Enquanto isso, banqueiros (não confunda com a categoria dos bancários) e especuladores financeiros seguirão ganhando “rios” de dinheiro com o pagamento de juros da dívida pelo Estado brasileiro. Aliás, se analisarmos o orçamento da União executado no ano passado (2015), poderemos verificar que seu valor total é de aproximadamente R$ 2,268 trilhões de reais. Desse valor, 3,91% foi investido em educação; 4,14% em saúde; 3,03% em assistência social. Por outro lado, 42,43% foram utilizados para o pagamento de juros e amortização da dívida pública.

Então, é com a imposição de um teto para as despesas públicas primárias, dentre elas saúde, educação e assistência social que se atingirá o equilíbrio fiscal? Ora, até pode ser possível que se atinja o equilíbrio, mas a custa, como já se mencionou, de muito sofrimento do povo brasileiro, do povo pobre[7], humilde, por outro lado, os banqueiros e especuladores seguirão lucrando, talvez até mais do que hoje.

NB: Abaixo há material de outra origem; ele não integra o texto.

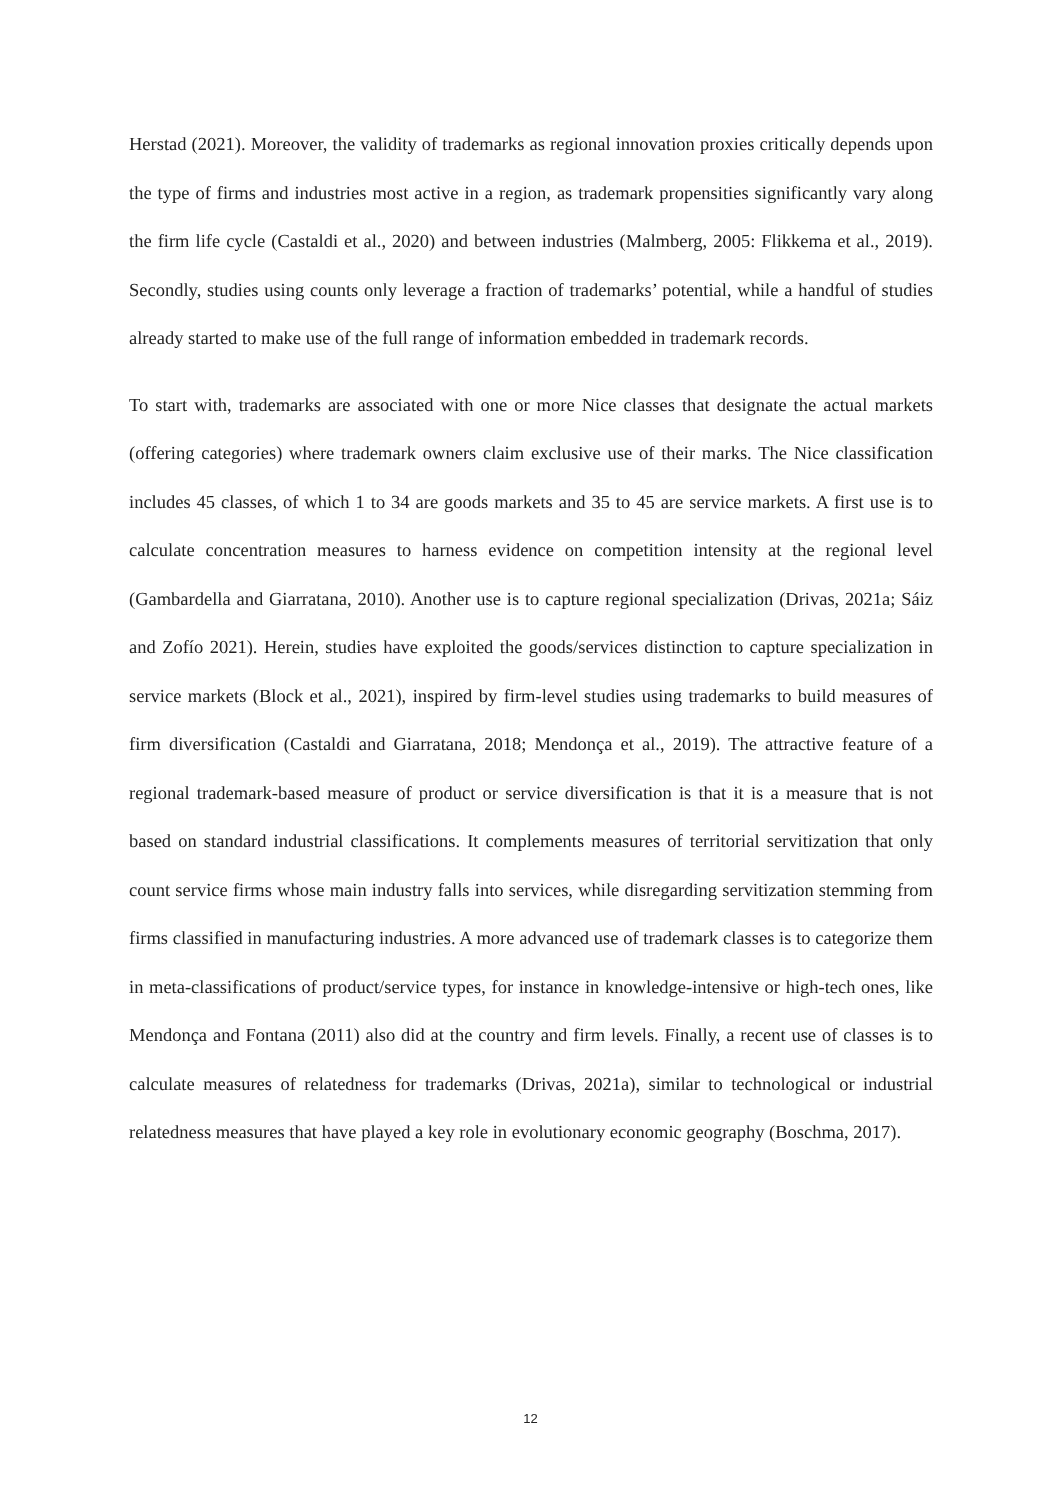Herstad (2021). Moreover, the validity of trademarks as regional innovation proxies critically depends upon the type of firms and industries most active in a region, as trademark propensities significantly vary along the firm life cycle (Castaldi et al., 2020) and between industries (Malmberg, 2005: Flikkema et al., 2019). Secondly, studies using counts only leverage a fraction of trademarks’ potential, while a handful of studies already started to make use of the full range of information embedded in trademark records.
To start with, trademarks are associated with one or more Nice classes that designate the actual markets (offering categories) where trademark owners claim exclusive use of their marks. The Nice classification includes 45 classes, of which 1 to 34 are goods markets and 35 to 45 are service markets. A first use is to calculate concentration measures to harness evidence on competition intensity at the regional level (Gambardella and Giarratana, 2010). Another use is to capture regional specialization (Drivas, 2021a; Sáiz and Zofío 2021). Herein, studies have exploited the goods/services distinction to capture specialization in service markets (Block et al., 2021), inspired by firm-level studies using trademarks to build measures of firm diversification (Castaldi and Giarratana, 2018; Mendonça et al., 2019). The attractive feature of a regional trademark-based measure of product or service diversification is that it is a measure that is not based on standard industrial classifications. It complements measures of territorial servitization that only count service firms whose main industry falls into services, while disregarding servitization stemming from firms classified in manufacturing industries. A more advanced use of trademark classes is to categorize them in meta-classifications of product/service types, for instance in knowledge-intensive or high-tech ones, like Mendonça and Fontana (2011) also did at the country and firm levels. Finally, a recent use of classes is to calculate measures of relatedness for trademarks (Drivas, 2021a), similar to technological or industrial relatedness measures that have played a key role in evolutionary economic geography (Boschma, 2017).
12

Por que não se faz uma auditoria da dívida pública?[8]

Não se faz auditoria e revisão de contratos com medo de deixar os banqueiros e especuladores desgostosos?

Será o medo do “mercado financeiro”?

Afinal, quem é o mercado financeiro?

Seria ele um ser onipresente, sem rosto, sem corpo, mas que tudo quer e em tudo manda?

Seria medo de contrariar a cartilha de organismos internacionais, como o FMI? Aliás, me parece que o Prof. Benoit Frydman está correto quando afirma o fim do “Estado de Direito”, haja vista que se tem governado por standards e indicadores[9].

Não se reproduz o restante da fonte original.